Barack Obama is supposed to be the World’s Greatest Orator, the smartest man in the world. Yet his campaign asks us to believe he is not even competent to construct a sentence.
Taranto adds:
There’s a website called didntbuildthat.com with a variety of hilarious treatments of the Obama philosophy. Of course, whoever’s running the site didn’t build that. As he acknowledges, Al Gore did. And hey, remember Julia, Barack Obama’s composite girlfriend? At 42, she starts a Web business. Under President Obama, she didn’t build that.
Obama may be God’s gift to comedy, but Romney is right that the philosophical stakes here are serious. The president’s remark was a direct attack on the principle of individual responsibility, the foundation of American freedom. If “you didn’t build that,” then you have no moral claim to it, and those with political power are morally justified in taking it away and using it to buy more political power. “I think that when you spread the wealth around, it’s good for everybody,” Obama said in another candid moment, in 2008.

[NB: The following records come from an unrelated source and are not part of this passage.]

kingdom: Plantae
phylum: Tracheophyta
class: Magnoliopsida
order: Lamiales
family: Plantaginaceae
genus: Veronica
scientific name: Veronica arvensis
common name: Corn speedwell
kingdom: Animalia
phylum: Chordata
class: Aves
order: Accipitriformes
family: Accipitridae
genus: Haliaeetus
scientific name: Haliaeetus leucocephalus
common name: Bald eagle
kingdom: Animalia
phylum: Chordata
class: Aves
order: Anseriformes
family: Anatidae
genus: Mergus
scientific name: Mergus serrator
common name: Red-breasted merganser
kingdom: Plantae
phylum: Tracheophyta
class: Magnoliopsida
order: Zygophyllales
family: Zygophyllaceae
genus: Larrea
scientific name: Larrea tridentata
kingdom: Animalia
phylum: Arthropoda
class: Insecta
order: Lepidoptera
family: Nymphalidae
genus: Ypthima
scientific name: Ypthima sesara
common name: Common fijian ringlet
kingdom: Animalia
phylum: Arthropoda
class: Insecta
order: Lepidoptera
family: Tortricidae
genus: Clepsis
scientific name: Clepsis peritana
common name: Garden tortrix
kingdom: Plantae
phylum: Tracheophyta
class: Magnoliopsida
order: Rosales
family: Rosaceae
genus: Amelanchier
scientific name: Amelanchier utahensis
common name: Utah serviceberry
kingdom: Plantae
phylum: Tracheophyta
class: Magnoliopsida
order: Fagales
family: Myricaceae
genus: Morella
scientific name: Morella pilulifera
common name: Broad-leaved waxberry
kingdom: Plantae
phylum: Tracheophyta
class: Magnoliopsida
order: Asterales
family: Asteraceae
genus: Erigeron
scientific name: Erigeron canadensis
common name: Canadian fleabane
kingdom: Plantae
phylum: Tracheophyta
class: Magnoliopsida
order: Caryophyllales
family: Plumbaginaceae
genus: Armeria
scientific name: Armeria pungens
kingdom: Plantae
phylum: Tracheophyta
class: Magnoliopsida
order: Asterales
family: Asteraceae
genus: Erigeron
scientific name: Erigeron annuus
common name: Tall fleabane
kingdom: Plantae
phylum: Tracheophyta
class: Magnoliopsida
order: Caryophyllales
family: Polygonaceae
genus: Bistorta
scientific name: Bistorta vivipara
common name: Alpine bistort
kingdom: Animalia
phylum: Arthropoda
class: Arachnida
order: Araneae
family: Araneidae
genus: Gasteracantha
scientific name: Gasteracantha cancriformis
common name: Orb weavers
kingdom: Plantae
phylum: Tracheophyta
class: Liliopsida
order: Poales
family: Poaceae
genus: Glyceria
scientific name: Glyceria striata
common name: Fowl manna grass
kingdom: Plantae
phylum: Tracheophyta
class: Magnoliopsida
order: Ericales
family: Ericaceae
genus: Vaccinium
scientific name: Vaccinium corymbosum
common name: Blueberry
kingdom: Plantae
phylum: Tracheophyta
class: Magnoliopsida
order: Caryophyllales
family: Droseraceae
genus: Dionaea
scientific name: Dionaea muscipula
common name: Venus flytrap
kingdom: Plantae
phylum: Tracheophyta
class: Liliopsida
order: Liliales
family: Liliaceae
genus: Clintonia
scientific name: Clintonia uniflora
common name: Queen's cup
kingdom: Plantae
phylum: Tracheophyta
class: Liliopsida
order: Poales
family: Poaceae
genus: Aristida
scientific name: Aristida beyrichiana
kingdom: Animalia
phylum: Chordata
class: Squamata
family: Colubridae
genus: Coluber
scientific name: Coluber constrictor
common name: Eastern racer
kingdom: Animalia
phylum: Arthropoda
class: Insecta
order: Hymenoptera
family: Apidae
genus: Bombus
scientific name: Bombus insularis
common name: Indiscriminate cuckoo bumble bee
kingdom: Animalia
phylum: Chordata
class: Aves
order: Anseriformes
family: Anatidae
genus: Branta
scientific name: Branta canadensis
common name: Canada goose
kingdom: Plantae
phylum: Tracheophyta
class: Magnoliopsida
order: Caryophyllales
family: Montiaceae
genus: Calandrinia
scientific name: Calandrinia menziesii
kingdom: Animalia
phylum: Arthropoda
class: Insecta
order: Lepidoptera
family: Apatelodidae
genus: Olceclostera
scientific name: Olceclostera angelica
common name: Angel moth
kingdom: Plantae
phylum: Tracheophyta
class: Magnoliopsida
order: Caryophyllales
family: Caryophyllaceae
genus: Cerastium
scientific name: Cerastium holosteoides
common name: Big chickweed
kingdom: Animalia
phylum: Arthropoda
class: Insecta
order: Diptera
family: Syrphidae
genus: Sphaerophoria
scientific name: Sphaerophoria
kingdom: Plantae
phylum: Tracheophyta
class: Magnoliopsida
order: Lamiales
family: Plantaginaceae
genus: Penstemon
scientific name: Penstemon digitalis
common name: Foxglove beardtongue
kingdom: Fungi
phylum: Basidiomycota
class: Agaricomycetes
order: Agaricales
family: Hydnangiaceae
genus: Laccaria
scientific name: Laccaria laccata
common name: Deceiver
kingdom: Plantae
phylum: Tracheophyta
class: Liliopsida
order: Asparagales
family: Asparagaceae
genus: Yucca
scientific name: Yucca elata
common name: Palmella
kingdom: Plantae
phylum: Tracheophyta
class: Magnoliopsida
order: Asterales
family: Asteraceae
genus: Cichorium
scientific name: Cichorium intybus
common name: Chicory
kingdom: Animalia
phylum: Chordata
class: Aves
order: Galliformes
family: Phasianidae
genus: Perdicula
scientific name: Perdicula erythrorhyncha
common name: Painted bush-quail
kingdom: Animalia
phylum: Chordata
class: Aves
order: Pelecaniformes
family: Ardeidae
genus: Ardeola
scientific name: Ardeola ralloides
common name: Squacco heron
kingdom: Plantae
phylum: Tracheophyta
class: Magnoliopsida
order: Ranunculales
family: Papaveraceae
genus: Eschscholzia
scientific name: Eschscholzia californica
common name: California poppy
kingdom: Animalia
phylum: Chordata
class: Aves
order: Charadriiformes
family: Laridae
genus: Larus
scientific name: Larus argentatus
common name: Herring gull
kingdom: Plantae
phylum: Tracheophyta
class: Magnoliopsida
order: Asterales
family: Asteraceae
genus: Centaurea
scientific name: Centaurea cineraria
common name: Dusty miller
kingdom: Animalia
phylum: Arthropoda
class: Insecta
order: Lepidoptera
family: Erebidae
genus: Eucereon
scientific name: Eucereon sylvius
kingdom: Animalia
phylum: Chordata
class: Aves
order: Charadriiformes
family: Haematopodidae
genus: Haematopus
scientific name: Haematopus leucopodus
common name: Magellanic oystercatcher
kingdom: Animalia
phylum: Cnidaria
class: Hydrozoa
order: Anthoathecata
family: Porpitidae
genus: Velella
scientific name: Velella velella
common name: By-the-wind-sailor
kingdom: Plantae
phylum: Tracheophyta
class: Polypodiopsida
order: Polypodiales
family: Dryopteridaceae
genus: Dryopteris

Obama helpfully provided much of the narration for Mitt Romney’s latest online ad:
Former White House Chief of Staff John Sununu earlier this week was forced to apologize for saying “I wish this president would learn how to be an American.”
What Sununu should have said was what Louisiana Gov. Bobby Jindal, potentially Romney’s vice presidential pick (who originally is from india), said:
“The problem is that the private sector is so foreign to our President that he would need a passport to go there and a translator to understand what is happening once he arrived.”
There is no reason — none — for anyone to vote for Obama.